**What to produce**
Of the lines below, write out exactly those from the line with "Loyalty Program Terms and Conditions" through the line with "Privacy Policy", both included, and skip the rest.

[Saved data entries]
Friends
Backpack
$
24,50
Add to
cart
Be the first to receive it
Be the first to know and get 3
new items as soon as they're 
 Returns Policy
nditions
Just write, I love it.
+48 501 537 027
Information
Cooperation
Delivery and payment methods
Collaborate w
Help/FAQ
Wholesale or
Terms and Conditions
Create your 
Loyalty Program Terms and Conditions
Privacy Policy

--

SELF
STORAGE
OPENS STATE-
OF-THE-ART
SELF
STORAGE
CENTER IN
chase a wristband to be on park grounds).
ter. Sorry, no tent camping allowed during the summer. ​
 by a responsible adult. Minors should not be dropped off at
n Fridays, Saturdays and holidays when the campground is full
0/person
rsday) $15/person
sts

**Your solution**
Loyalty Program Terms and Conditions
Privacy Policy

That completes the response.